Bevor Fingal zu langatmigen Erklärungen anheben konnte, intervenierte ich: „Es spricht nichts gegen die Tour durch das Universitätsgebäude, aus dem ich entkam. Mir ist inzwischen klar, dass ein innerer Schutzring die Fürstengruft abschirmt. Stießen wir dennoch auf eine ungesicherte Stelle, dann wäre das vom Fürsten garantiert so beabsichtigt.“
„ Aber Lilia, da unten hausen inzwischen wieder hunderte Dämonen. Wenn ihr anklopft, seid ihr so gut wie tot!“, warf Lyall mit wachsender Erregung dazwischen.
Allgemeines Geistmurmeln brach sich Raum.
Wedelnd hob ich die Hand, um fortzufahren. „Uns bleiben zwei Möglichkeiten. Entweder wir finden eine Methode, die Klingel abzuschalten, oder wir scheuchen, locken, wie auch immer, die komplette Meute aus ihrer Unterwelt.“
Kaum geendet, schwoll das Geistgemurmel zu unerträglichem Durcheinander an.

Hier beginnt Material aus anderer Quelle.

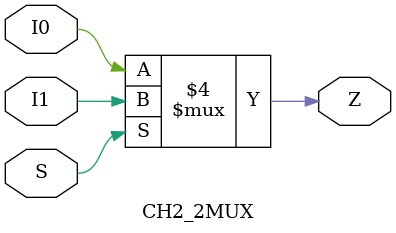
<source format=v>

module CH2_2MUX(
	I0, I1, S,
	Z
);

input I0, I1;
input S;
output Z;

reg Z;

always @(I0, I1, S)
begin
	if(S==0)Z = I0;
	else Z = I1;
end

endmodule
</source>
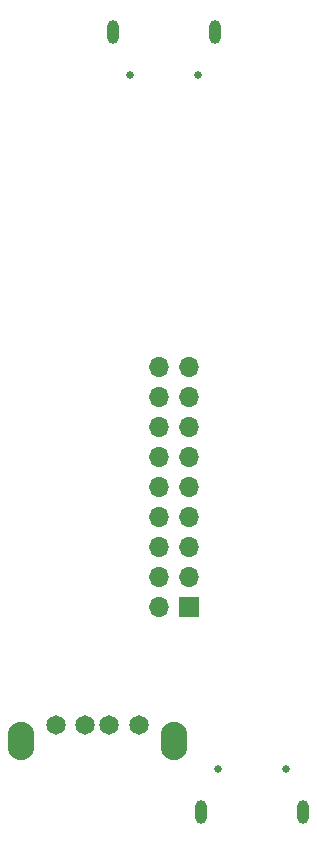
<source format=gbr>
%TF.GenerationSoftware,KiCad,Pcbnew,8.0.2*%
%TF.CreationDate,2024-05-20T21:07:15-07:00*%
%TF.ProjectId,snifferlyzer,736e6966-6665-4726-9c79-7a65722e6b69,rev?*%
%TF.SameCoordinates,Original*%
%TF.FileFunction,Soldermask,Bot*%
%TF.FilePolarity,Negative*%
%FSLAX46Y46*%
G04 Gerber Fmt 4.6, Leading zero omitted, Abs format (unit mm)*
G04 Created by KiCad (PCBNEW 8.0.2) date 2024-05-20 21:07:15*
%MOMM*%
%LPD*%
G01*
G04 APERTURE LIST*
%ADD10C,1.650000*%
%ADD11O,2.250000X3.250000*%
%ADD12R,1.700000X1.700000*%
%ADD13O,1.700000X1.700000*%
%ADD14C,0.650000*%
%ADD15O,1.000000X2.000000*%
G04 APERTURE END LIST*
D10*
%TO.C,J1*%
X192715000Y-149906500D03*
X195215000Y-149906500D03*
X197215000Y-149906500D03*
X199715000Y-149906500D03*
D11*
X189745000Y-151246500D03*
X202685000Y-151246500D03*
%TD*%
D12*
%TO.C,J4*%
X204012800Y-139928600D03*
D13*
X201472800Y-139928600D03*
X204012800Y-137388600D03*
X201472800Y-137388600D03*
X204012800Y-134848600D03*
X201472800Y-134848600D03*
X204012800Y-132308600D03*
X201472800Y-132308600D03*
X204012800Y-129768600D03*
X201472800Y-129768600D03*
X204012800Y-127228600D03*
X201472800Y-127228600D03*
X204012800Y-124688600D03*
X201472800Y-124688600D03*
X204012800Y-122148600D03*
X201472800Y-122148600D03*
X204012800Y-119608600D03*
X201472800Y-119608600D03*
%TD*%
D14*
%TO.C,J2*%
X204774800Y-94869000D03*
X198994800Y-94869000D03*
D15*
X206204800Y-91189000D03*
X197564800Y-91189000D03*
%TD*%
D14*
%TO.C,J3*%
X206456800Y-153590200D03*
X212236800Y-153590200D03*
D15*
X205026800Y-157270200D03*
X213666800Y-157270200D03*
%TD*%
M02*

</source>
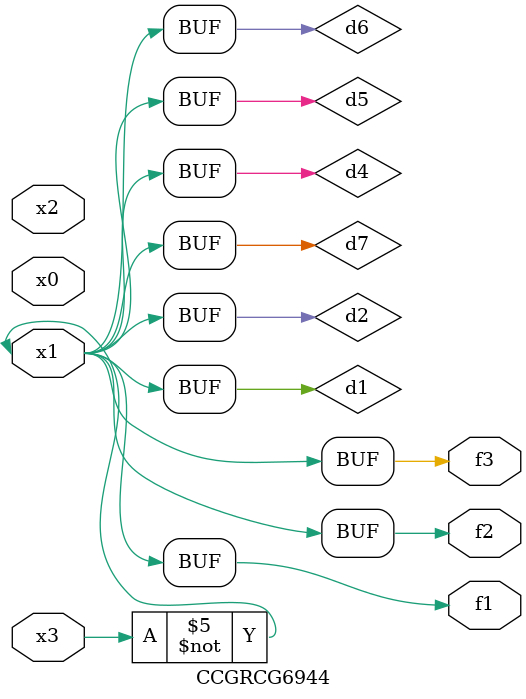
<source format=v>
module CCGRCG6944(
	input x0, x1, x2, x3,
	output f1, f2, f3
);

	wire d1, d2, d3, d4, d5, d6, d7;

	not (d1, x3);
	buf (d2, x1);
	xnor (d3, d1, d2);
	nor (d4, d1);
	buf (d5, d1, d2);
	buf (d6, d4, d5);
	nand (d7, d4);
	assign f1 = d6;
	assign f2 = d7;
	assign f3 = d6;
endmodule

</source>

Ich hingegen verließ einfach das Zelt. „Falsch, lediglich eine Möglichkeit bleibt, weil beide Bedingungen erfüllt sein müssen“, stellte ich für mich selbst klar.
Joerdis Seele gab nach langem Schweigen mal wieder ihren Senf dazu, sinngemäß: „Du bist verrückt.“
„ Vielen Dank, aber konstruktiv geht anders, meine Liebe.“
Plötzlich das Bild von St. Ninian vor Augen, verduftete ich vom Strand.
Muffiger Holzgeruch stand in dem alten Klostergemäuer. Wenigstens waren die Fledermäuse draußen geblieben.